Continence Coach: The Age of Social Media and Marketing — For Sale: Incontinence Drugs and Devices

December 2009

     In November, the Federal Drug Administration (FDA) called a hearing to discuss issues pertaining to disclosure rules for drug manufacturers on the Internet. In 2008, the pharmaceutical industry spent $4.4 billion on television and print ads combined; just over 3% of this amount was spent on Internet advertising. Industry is eager to expand use of the Web to advertise its branded prescription drugs in hopes of driving increasing numbers of consumers to their physicians with symptoms and subsequent demands for advertised medications. A looming obstacle lies in the lack of FDA guidance about how to apply existing drug-marketing rules to new-age media and marketing. At the urging of Pfizer and others, the FDA agreed to host the hearing to air the views of patient safety groups, industry, and policymakers.

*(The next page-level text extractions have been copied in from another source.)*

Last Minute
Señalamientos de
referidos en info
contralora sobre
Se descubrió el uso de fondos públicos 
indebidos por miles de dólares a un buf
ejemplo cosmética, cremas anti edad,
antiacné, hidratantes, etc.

     The FDA has long-established, strict rules for drug advertising, requiring disclosures about the advertised condition and potential side effects from the promoted drug. The federal agency says that certain aspects of online marketing such as social media marketing are not sufficiently covered by existing regulations and thus could warrant additional guidance. The problem is: Just what is missing and what additional regulations are needed? Are links enough for the manufacturer, when vast numbers of individuals are sharing information by forwarding messages on Twitter and Facebook and LinkedIn? How can this all be monitored or best controlled efficiently and effectively by the government?

     Or should it be? A more fundamental question is whether control and surveillance are appropriate and within the realm of US constitutional freedoms. Consumer safety watchdog groups caution that links are not only insufficient, they are downright dangerous. These groups maintain that post-market surveillance, already inadequate on the FDA’s part, will become impossible. Meanwhile, an even more difficult question is whether pharmaceutical brand teams should be held responsible for consumer-created content on YouTube and other electronic social communication sites concerning false information about their products.

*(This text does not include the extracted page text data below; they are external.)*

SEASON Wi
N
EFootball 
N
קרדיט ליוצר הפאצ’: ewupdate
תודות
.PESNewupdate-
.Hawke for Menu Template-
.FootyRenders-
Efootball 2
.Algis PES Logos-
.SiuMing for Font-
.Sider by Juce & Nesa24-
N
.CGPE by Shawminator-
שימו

     Plenty of companies already are looking the other way, pushing the envelope with unofficial satellite sites that are brand-specific yet completely separate from their corporate “mother” sites. Companies are funding totally unbranded sites intended to draw attention to certain conditions, hoping to drive consumers to search out solutions in the form of prescription drugs and surgical devices. Patient advocacy organizations are hardly innocent bystanders, selling out pages and even sections of their proprietary sites to companies with branded or exclusive but still nonbranded messages about a condition and a remedy. The wording and thus the messaging are often crafted entirely by the sponsoring companies.

     Where does this circus end? Do European countries have the right equation? They bar all commercial advertising and promotion of drugs, keeping costs down so drug prices are far lower than they are in the US. Has our American economy, so dependent for decades on fueling demand for consumer products and services and granting freedom of press without restriction, lost its control over healthcare costs as well as patient safety as a result of uncontrolled branded marketing?

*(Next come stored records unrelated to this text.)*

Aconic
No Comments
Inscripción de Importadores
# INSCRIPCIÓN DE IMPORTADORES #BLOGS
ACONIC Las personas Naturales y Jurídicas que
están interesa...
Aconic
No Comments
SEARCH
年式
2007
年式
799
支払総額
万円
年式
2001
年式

     In the end, the answer lies in public health education and elevating the health literacy of our citizens. Only by being an informed and watchful consumer can one know the questions to ask of physicians and nurses, the information to gather relative to diagnosis and treatment, and how open to leave oneself to claims made in the advertising messages.

     Who are our nation’s healthcare educators? We — readers, healthcare professionals and providers — are. Not a friend’s tweet, not a forwarded video, not a faceless blog. Healthcare professionals — all of us serving as public educators and patient advocates and those serving as healthcare providers of diagnosis, treatment, and care — are responsible for educating the public.

     The age of the Internet has augmented, not shrunk, the scope of our individual responsibility to our patients and to the public at large. It has engendered more complexity, not greater simplicity, in how we respond and what we must initiate each and every day in our communications with others, whether they are face-to-face or by telephone, email, websites, video, or television. It’s a challenge we must accept, hand in glove, as part of our fundamental rights and freedoms as US citizens and committed care providers.

The National Association For Continence is a national, private, non-profit organization dedicated to improving the quality of life of people with incontinence. The NAFC’s purpose is to be the leading source for public education and advocacy about the causes, prevention, diagnosis, treatments, and management alternatives for incontinence.

This article was not subject to the Ostomy Wound Management peer-review process.